Task statement = Can you write out the virtual machine setup text from "You might also" up to and including "Menu is enabled.", switching "Boot Options" to "Startup Options"?

-- Start Given text --

Use Default mode if in doubt or if you experience any unusual behavior with your VM with other cache modes.

Next you will want to create a second CDROM drive. This drive will be used to load the Redhat Virtual IO drivers after the Windows 7 installer boots.

Browse to the ISO file containing the Redhat Virtual IO drivers.

Don't forget to set the device type to IDE CDROM.

You should now have two CDROM drives in the device list for your VM. The first CDROM drive should be connected to your Windows Installation DVD.

You might also want to check your Boot Options. You want to make sure that your VM is willing to boot from the first CDROM drive. Personally I also like to make sure the Boot Menu is enabled.

When preparing this documentation I forgot to change the Ethernet Device Model to VirtIO. It's more convenient to do it right awaay.

On the other hand not much happens if you forget to change it. The Virtual RTL8139 device will work nicely. You can switch the device to VirtIO later to take advantage of the improved performance.

Installing Windows

At this point everything is ready. Click on the Run button to boot your new VM.

If your toolbar is not visible you need to open the Virtual Machine menu and select the Run menu option.

If all goes well you will see the Windows Installer loading files and asking you to agree to the license terms. About four screens into the process you will be asked if you want to perform an Upgrade or a Custom Install.

-- End Given text --
-- Start Record list --

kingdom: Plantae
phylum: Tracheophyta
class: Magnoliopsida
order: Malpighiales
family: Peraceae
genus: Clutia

-- End Record list --
-- Start Record list --

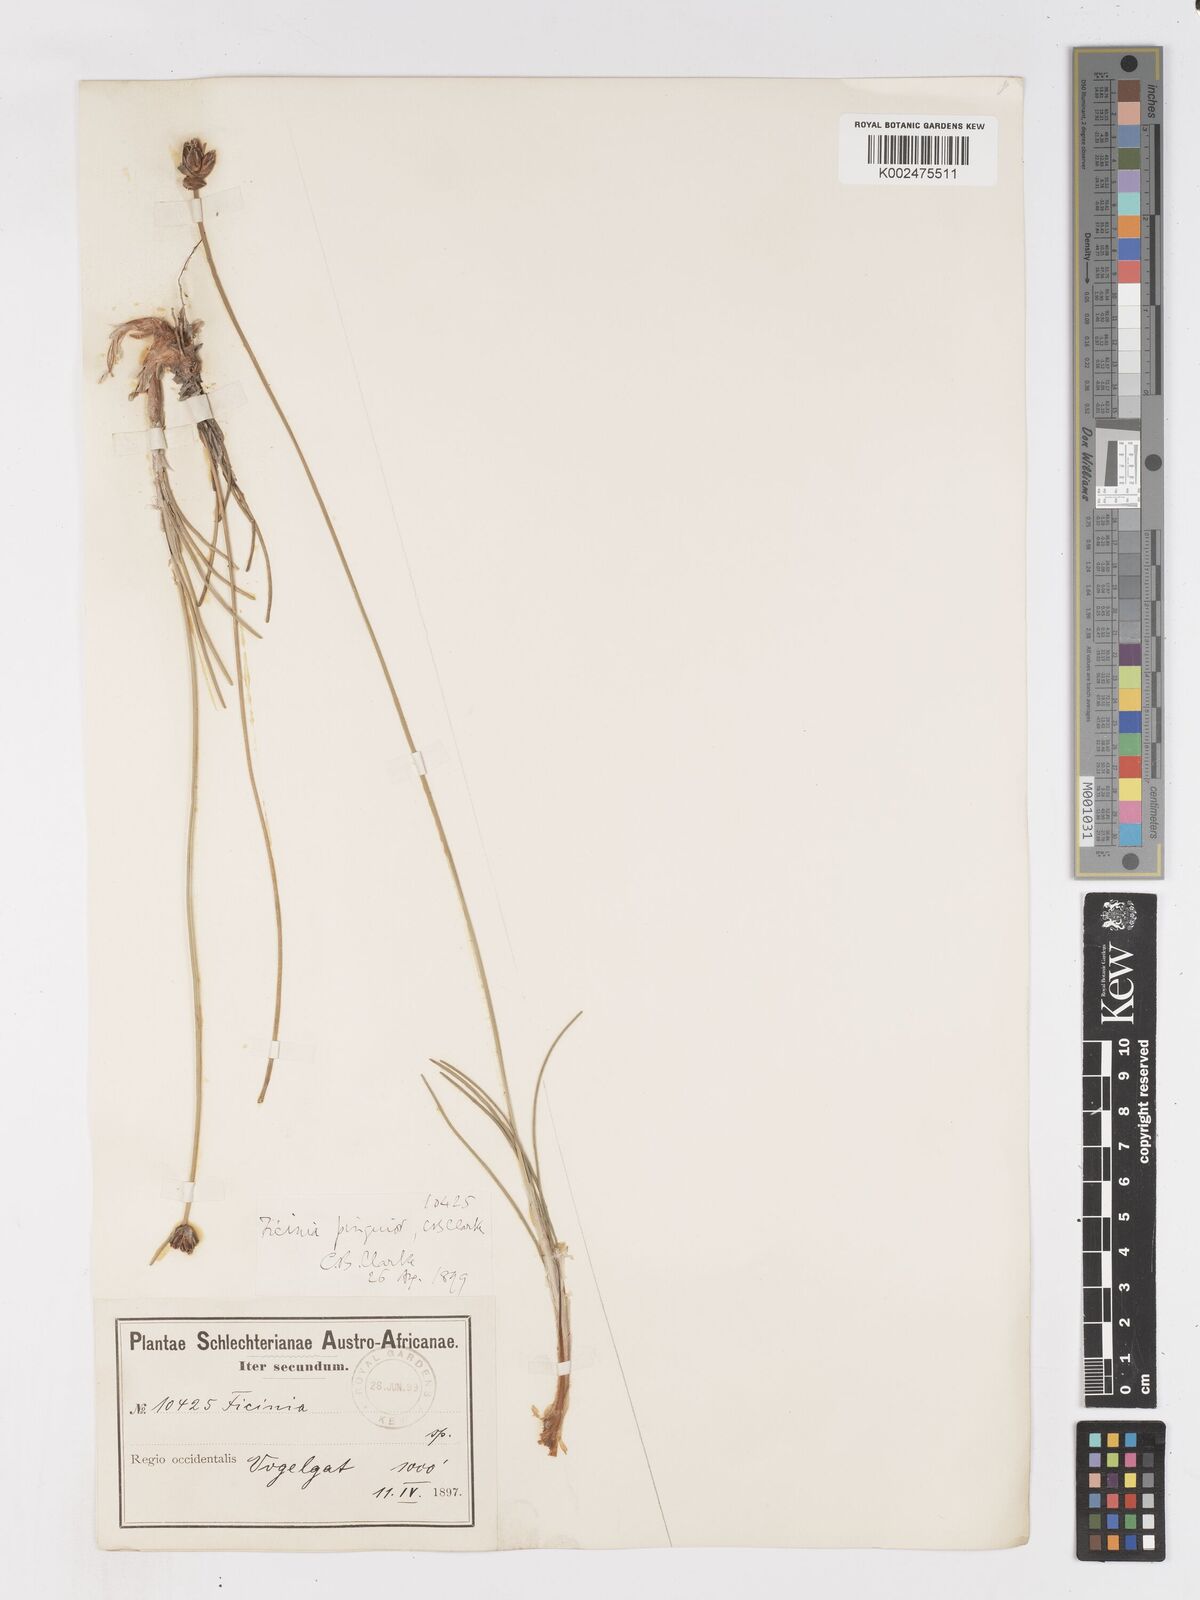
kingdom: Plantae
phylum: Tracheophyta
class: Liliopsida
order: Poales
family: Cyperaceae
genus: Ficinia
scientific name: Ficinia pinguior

-- End Record list --
-- Start Record list --

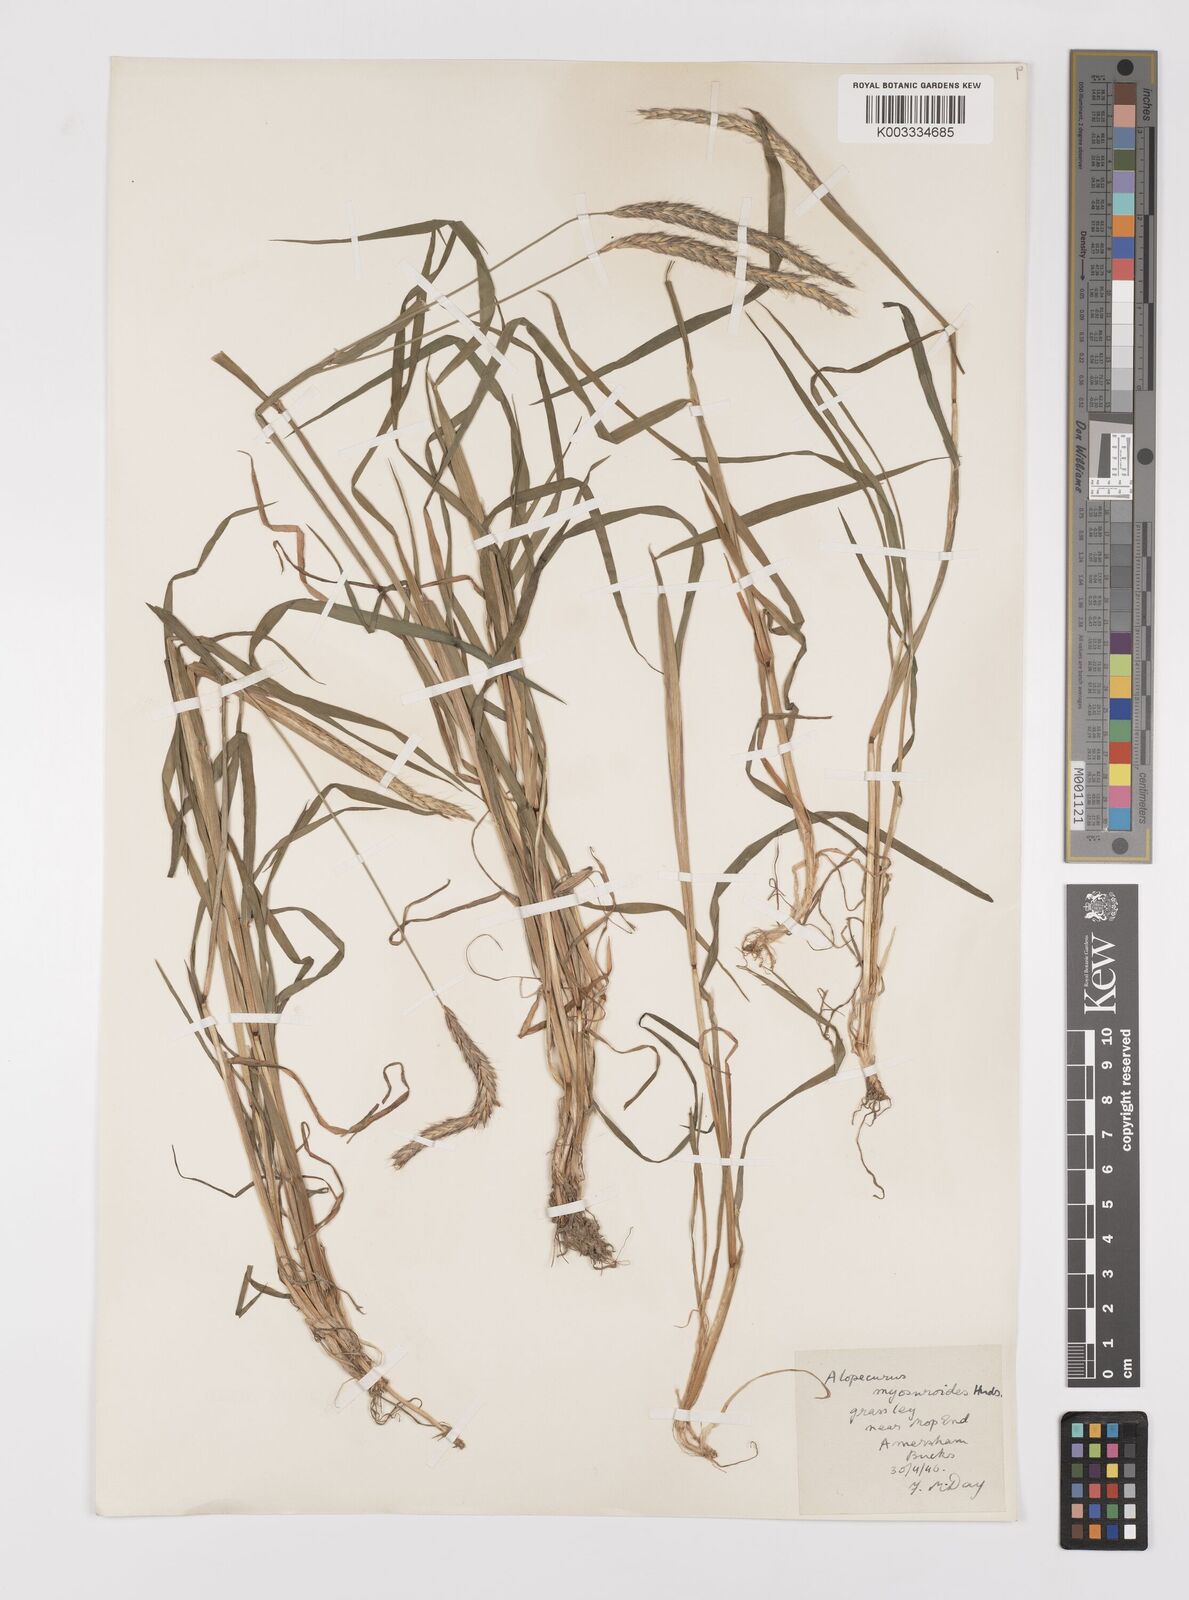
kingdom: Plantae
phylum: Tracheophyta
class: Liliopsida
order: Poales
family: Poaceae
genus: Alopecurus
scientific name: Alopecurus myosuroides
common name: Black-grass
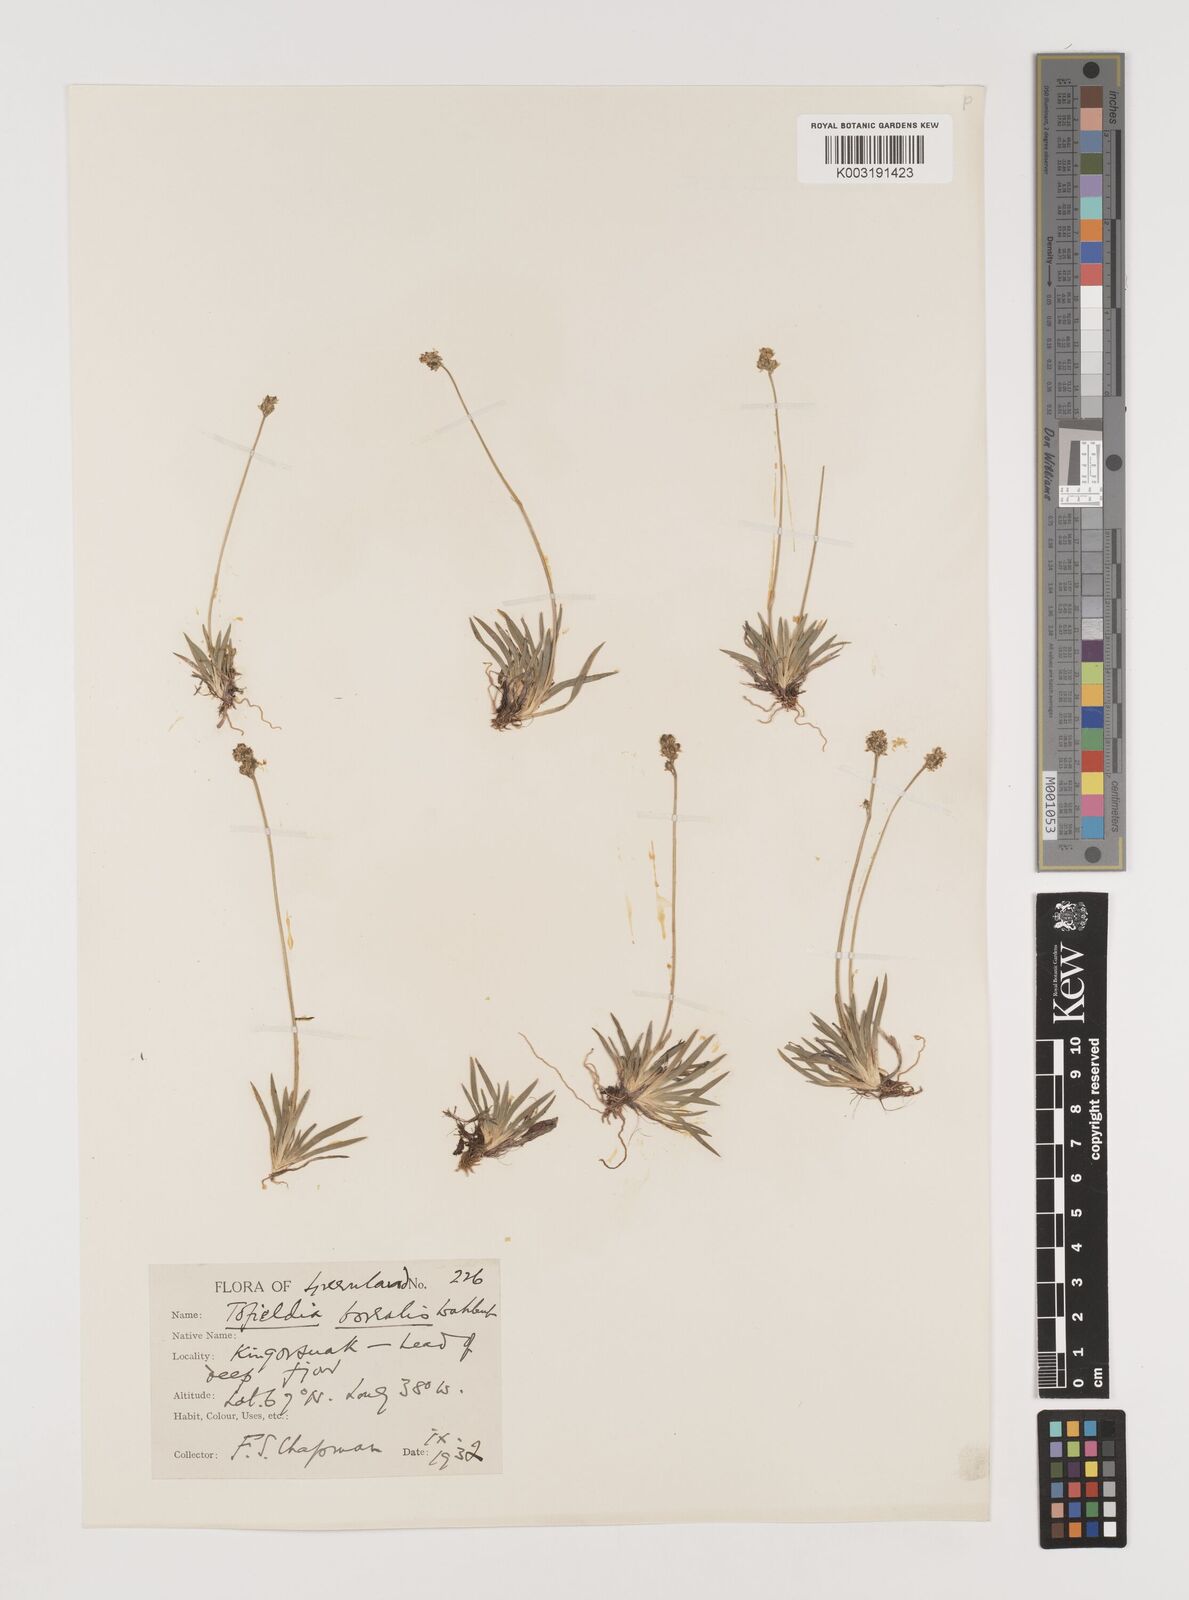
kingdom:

-- End Record list --

Expected answer =
You might also want to check your Startup Options. You want to make sure that your VM is willing to boot from the first CDROM drive. Personally I also like to make sure the Boot Menu is enabled.